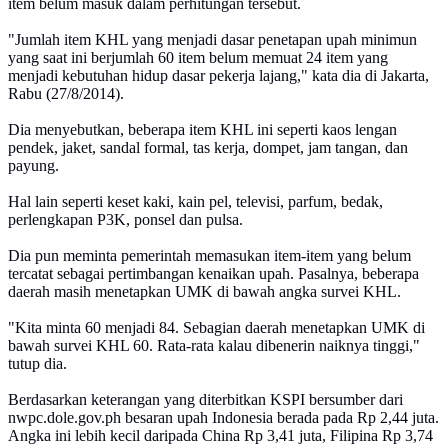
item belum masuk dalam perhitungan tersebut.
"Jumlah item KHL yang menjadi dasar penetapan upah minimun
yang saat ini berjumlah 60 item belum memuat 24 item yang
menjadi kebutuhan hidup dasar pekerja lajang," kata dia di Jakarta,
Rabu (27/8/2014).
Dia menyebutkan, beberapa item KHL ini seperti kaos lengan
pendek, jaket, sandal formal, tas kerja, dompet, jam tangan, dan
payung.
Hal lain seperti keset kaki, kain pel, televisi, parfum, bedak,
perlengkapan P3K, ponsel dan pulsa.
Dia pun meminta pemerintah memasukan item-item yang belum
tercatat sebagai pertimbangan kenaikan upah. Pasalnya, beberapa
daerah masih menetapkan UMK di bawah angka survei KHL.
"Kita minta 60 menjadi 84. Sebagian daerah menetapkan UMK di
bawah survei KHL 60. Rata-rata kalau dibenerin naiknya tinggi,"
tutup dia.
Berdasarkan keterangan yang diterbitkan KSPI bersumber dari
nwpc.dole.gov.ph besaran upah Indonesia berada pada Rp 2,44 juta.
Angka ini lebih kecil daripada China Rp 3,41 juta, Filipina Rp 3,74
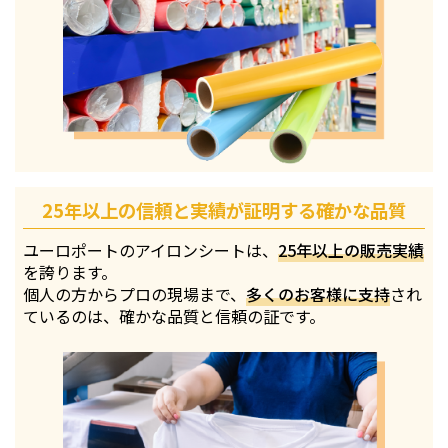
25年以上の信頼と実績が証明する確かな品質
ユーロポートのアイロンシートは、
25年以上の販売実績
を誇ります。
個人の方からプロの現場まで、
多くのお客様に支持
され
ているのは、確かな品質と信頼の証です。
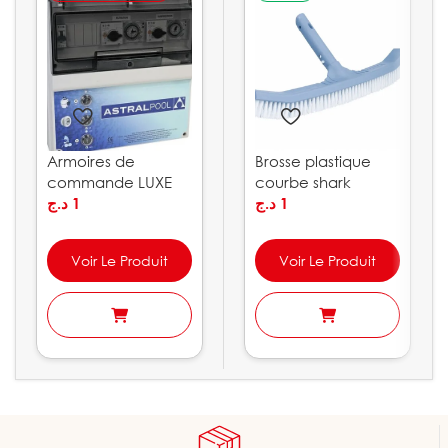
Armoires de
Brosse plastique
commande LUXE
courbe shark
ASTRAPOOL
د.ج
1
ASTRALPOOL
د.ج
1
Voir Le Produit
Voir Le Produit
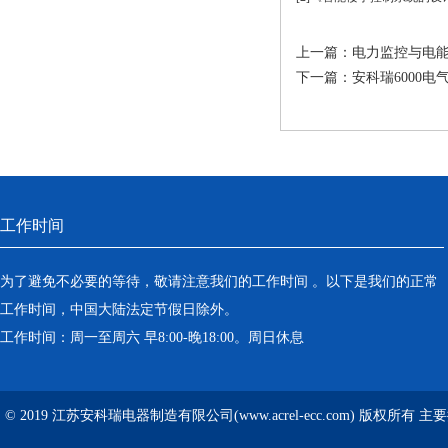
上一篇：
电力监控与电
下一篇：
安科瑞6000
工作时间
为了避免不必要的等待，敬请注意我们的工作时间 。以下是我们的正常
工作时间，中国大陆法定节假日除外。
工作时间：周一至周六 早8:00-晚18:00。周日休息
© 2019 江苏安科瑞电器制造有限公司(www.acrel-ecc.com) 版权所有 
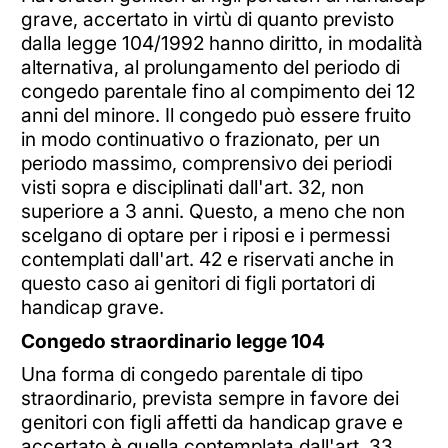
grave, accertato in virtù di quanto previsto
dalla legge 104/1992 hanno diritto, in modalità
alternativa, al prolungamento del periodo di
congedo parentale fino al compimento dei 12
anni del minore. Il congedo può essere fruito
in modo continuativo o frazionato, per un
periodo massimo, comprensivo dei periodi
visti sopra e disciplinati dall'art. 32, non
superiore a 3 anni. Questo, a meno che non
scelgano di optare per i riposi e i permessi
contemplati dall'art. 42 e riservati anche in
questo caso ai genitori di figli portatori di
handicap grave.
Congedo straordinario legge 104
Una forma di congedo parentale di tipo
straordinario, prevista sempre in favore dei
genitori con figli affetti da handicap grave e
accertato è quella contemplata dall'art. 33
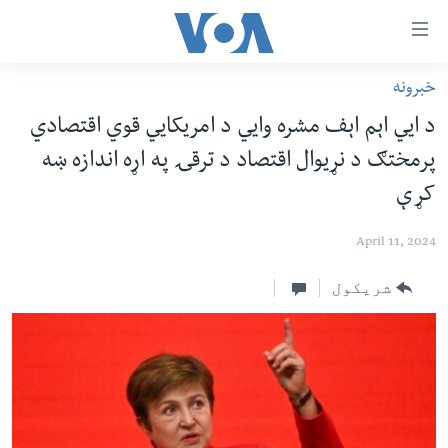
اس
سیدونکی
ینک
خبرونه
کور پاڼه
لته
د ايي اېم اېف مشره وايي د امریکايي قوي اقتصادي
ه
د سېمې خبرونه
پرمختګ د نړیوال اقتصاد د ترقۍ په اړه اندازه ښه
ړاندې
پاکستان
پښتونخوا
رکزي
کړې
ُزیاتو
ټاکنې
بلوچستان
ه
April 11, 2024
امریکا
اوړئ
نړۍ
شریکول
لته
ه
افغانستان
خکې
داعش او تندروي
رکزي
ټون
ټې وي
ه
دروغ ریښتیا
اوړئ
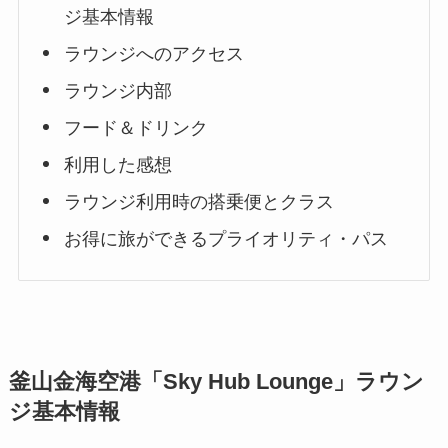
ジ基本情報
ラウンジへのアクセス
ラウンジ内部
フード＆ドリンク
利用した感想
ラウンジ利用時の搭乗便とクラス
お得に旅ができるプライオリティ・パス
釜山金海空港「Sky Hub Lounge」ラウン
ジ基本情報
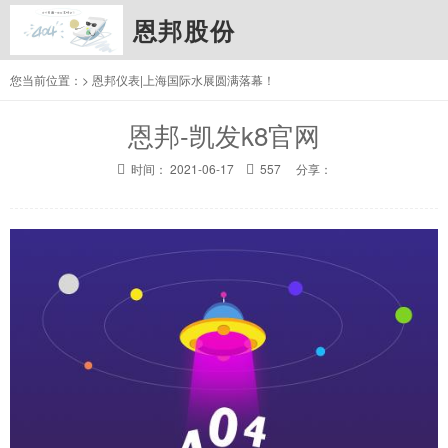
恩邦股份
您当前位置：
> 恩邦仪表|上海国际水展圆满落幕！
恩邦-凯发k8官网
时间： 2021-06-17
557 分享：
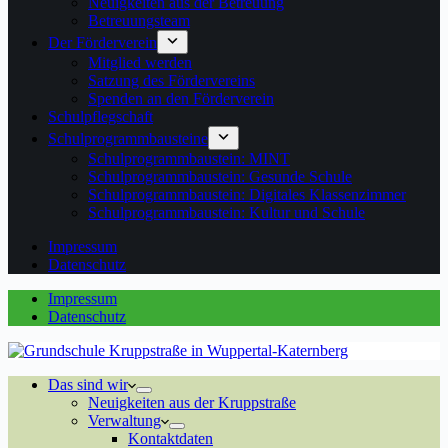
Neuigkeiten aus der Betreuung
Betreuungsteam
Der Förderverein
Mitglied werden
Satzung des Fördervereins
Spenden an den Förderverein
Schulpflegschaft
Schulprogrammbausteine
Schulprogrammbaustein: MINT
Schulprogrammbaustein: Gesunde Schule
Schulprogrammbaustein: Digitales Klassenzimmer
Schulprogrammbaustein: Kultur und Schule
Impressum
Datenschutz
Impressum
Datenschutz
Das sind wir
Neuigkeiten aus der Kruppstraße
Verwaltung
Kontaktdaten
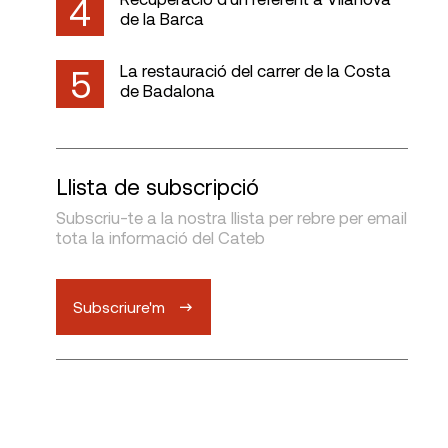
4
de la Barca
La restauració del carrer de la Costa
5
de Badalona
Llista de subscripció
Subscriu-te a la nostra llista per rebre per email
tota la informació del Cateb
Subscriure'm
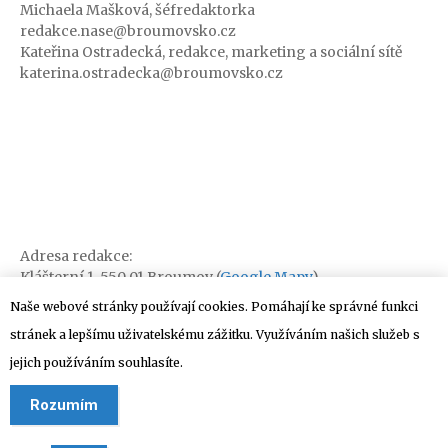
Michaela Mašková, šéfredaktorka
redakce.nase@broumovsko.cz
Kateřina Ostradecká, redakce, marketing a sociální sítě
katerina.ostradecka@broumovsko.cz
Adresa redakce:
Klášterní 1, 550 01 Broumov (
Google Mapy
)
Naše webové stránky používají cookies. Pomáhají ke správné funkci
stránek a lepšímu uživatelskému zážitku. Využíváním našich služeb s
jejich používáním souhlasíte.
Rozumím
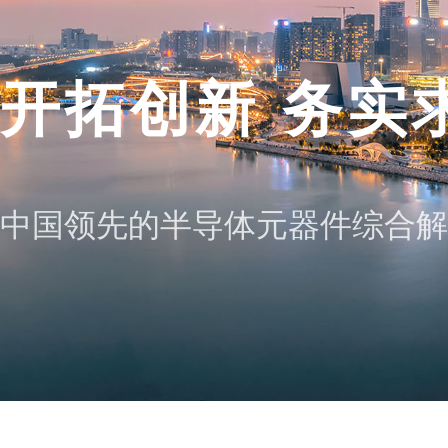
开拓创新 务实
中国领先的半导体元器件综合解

*Work instruction:*
Copy out the lines from the one containing "grave, accertato in virtù di quanto previsto" up to and including the one containing "handicap grave.", replacing "congedo parentale" with "congedo genitoriale" and leaving everything else unchanged.

*Output of the task:*
grave, accertato in virtù di quanto previsto
dalla legge 104/1992 hanno diritto, in modalità
alternativa, al prolungamento del periodo di
congedo genitoriale fino al compimento dei 12
anni del minore. Il congedo può essere fruito
in modo continuativo o frazionato, per un
periodo massimo, comprensivo dei periodi
visti sopra e disciplinati dall'art. 32, non
superiore a 3 anni. Questo, a meno che non
scelgano di optare per i riposi e i permessi
contemplati dall'art. 42 e riservati anche in
questo caso ai genitori di figli portatori di
handicap grave.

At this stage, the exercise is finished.